▶ **Votre tâche**:
Poursuivez le texte sur la sociologie de l'expérience selon Dubet à partir de sa dernière phrase.

▶ **Texte**:
===============

Par ailleurs, dans la sociologie classique, « l’acteur individuel est défini par l’intériorisation du social » et « l’action n’est que la réalisation des normes d’un ensemble social intégré autour de principes communs aux acteurs et au système » (Dubet,1994 : 12). À ce titre, Dubet (1994) suggère de tenir compte de l’éclatement de la sociologie classique et de proposer des théories « à moyenne portée » qui ne prétendent pas offrir une « vision unifiée d’un monde social qui n’a plus de centre » (p. 15). Et c’est dans le cadre de cette réflexion qu’il a proposé la notion d’« expérience sociale » qui « désigne les conduites individuelles et collectives dominées par l’hétérogénéité de leurs principes constitutifs, et par l’activité des individus qui doivent construire le sens de leurs pratiques au sein même de cette hétérogénéité » (Dubet, 1994 :15). Selon Dubet (1994), la sociologie de l’expérience offre une définition de l’expérience qui se base sur la combinaison de logiques de différentes actions reliant l’acteur

aux « dimensions d’un système » à travers un mouvement résultant d’activité qui forme sa « subjectivité » et sa « réflexivité » :

La sociologie de l’expérience vise à définir l’expérience comme une combinaison de logiques d’action, logiques qui tiennent l’acteur à chacune des dimensions d’un système. L’acteur est tenu d’articuler des logiques d’action différentes, et c’est la dynamique engendrée par une activité qui constitue la subjectivité de l’acteur et sa réflexivité. (Dubet, 1994 : 105)

Dans Sociologie de l’expérience (1994), cet auteur définit trois logiques d’action de l’individu, à savoir celles de « l’intégration », de « la stratégie » et de « la subjectivisation » : – « La logique de l’intégration » : cette logique concerne le comportement de chaque individu comme membre d’une communauté (classe, travail, association, etc.), elle est constituée de « représentations » et de « pratiques ».

– « La logique de la stratégie » qui s’inscrit dans la relation de l’individu avec ses pairs et qui est basée sur « la compétition », des rapports de hiérarchie et la poursuite d’intérêts personnels.

– « La logique de la subjectivisation » qui renvoie à l’engagement du sujet dans des luttes et des projets.

Selon Dubet (1994), l’individu est confronté à la gestion de ces trois logiques d’action au cours de son développement. Effectivement, on ne peut comme individu évoluer de manière « flottante » (Dubet, 1994, 2005), sans un contexte et une histoire. Autrement dit, l’autonomie de l’individu ne se contredit pas avec sa vie dans la société, ni avec son action dans le cadre d’un système national ou/et international, plus particulièrement quand on pense aux différents changements apportés par la mondialisation.

===============

▶ **Textes sources de documents mis en forme**:

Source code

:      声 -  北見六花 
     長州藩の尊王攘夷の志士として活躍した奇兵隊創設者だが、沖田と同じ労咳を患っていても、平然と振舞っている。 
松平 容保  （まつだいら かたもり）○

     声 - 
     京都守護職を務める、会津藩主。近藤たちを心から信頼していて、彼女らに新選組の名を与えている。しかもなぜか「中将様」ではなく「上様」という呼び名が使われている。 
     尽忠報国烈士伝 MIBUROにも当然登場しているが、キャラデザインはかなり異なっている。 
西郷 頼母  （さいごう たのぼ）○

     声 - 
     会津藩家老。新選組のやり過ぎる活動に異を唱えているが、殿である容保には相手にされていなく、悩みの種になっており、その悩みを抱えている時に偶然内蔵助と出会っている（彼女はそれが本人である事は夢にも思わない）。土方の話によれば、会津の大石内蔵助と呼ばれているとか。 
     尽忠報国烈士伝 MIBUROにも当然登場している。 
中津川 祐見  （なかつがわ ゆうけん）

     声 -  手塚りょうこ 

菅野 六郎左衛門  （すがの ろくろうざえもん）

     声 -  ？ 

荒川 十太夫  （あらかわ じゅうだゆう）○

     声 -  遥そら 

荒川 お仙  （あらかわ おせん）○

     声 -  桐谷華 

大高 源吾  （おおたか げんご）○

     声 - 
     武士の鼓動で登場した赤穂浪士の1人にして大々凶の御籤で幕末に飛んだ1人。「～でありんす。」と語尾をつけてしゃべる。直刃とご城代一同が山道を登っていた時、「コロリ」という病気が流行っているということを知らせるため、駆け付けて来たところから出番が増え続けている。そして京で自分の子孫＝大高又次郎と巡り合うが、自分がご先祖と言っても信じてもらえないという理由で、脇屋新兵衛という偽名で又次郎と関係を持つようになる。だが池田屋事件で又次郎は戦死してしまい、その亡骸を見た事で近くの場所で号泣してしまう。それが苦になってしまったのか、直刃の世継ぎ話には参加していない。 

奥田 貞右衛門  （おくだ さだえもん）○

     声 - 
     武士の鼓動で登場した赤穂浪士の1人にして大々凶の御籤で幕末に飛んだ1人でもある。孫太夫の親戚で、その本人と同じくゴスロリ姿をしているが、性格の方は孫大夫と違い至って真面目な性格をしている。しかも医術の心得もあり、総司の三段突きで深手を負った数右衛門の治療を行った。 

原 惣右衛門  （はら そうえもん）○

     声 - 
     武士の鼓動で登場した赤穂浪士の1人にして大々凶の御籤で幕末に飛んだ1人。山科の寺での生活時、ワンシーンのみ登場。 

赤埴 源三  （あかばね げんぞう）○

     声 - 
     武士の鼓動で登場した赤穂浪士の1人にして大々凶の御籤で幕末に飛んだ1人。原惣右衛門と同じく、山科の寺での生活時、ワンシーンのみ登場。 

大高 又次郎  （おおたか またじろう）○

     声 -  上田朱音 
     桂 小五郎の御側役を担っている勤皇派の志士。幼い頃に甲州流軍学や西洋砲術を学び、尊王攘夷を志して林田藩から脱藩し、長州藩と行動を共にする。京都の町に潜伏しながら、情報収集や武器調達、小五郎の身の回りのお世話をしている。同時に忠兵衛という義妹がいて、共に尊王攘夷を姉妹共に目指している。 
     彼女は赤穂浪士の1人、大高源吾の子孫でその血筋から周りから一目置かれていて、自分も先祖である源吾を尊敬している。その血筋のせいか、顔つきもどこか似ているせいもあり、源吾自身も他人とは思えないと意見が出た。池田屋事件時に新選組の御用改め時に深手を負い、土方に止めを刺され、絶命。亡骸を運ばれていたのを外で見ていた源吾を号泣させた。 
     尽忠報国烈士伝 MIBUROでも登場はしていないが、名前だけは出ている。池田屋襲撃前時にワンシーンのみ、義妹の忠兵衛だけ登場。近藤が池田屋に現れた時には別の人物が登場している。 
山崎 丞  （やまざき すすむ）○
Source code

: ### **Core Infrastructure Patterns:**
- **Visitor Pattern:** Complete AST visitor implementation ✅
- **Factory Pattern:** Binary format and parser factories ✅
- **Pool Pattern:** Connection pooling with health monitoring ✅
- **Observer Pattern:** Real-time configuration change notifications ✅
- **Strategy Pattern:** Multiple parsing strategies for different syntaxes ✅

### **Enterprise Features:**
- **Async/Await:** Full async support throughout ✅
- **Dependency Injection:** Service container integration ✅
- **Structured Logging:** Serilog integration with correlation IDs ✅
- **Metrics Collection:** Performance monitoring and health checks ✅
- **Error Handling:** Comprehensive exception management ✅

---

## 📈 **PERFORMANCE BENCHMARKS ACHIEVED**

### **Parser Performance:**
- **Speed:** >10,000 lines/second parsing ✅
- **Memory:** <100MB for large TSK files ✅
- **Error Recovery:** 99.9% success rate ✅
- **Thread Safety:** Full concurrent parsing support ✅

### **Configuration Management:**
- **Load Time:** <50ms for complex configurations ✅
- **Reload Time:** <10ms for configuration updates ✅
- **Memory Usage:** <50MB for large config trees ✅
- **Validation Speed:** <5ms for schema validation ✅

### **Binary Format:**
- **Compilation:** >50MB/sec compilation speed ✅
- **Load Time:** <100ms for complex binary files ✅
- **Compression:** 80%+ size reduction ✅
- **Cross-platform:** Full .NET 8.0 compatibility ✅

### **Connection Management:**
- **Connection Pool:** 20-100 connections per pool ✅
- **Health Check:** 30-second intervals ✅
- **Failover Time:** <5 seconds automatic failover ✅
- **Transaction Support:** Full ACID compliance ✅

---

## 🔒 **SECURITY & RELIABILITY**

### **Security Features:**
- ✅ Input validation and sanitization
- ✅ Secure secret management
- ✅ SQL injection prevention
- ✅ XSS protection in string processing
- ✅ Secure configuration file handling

===============

▶ **Résultat attendu**:
Les trois principes qui fondent cette définition de l’expérience comme objet sociologique, à savoir, 1) la décentration de l’action sociale, 2) la définition de l’action par des relations sociales et 3) l’expérience sociale comme « combinatoire » (Dubet, 1994), sont en grande partie empruntés à Weber (1921,1922, 1947, 1971,1995), théoricien de l’action significative et de la sociologie compréhensive.

De l’ouvrage À l’école. Sociologie de l’expérience scolaire (1996), co-écrit par Dubet et Martuccelli, il se dégage l’idée que ce sont « les expériences » des différents acteurs, « élèves » et « enseignants », en particulier « leurs interactions », qui définissent l’école. Cette définition paraitrait réductrice si on ne la relie pas à celle que Dubet donne de la sociologie de l’expérience, quand il la définit en tant que combinaison de logiques d’action qui sert de lien entre l’acteur et le système (1994).

En effet, on ne peut actuellement ignorer les bouleversements que connaît le monde à l’ère de la mondialisation où la trajectoire de l’individu ne peut se limiter nécessairement aux influences d’un seul espace. Auparavant, l’entrée de l’humanité dans l’ère de la modernité a laissé émerger une sorte de tension dont Touraine (1992) dégage deux éléments constitutifs : l’individu « auto-centré » et « autonome » et le « système de rationalité », mais cette conception va à l’encontre des théories de l’emboîtement qui préconisent une continuité d’intégration de l’acteur et du système.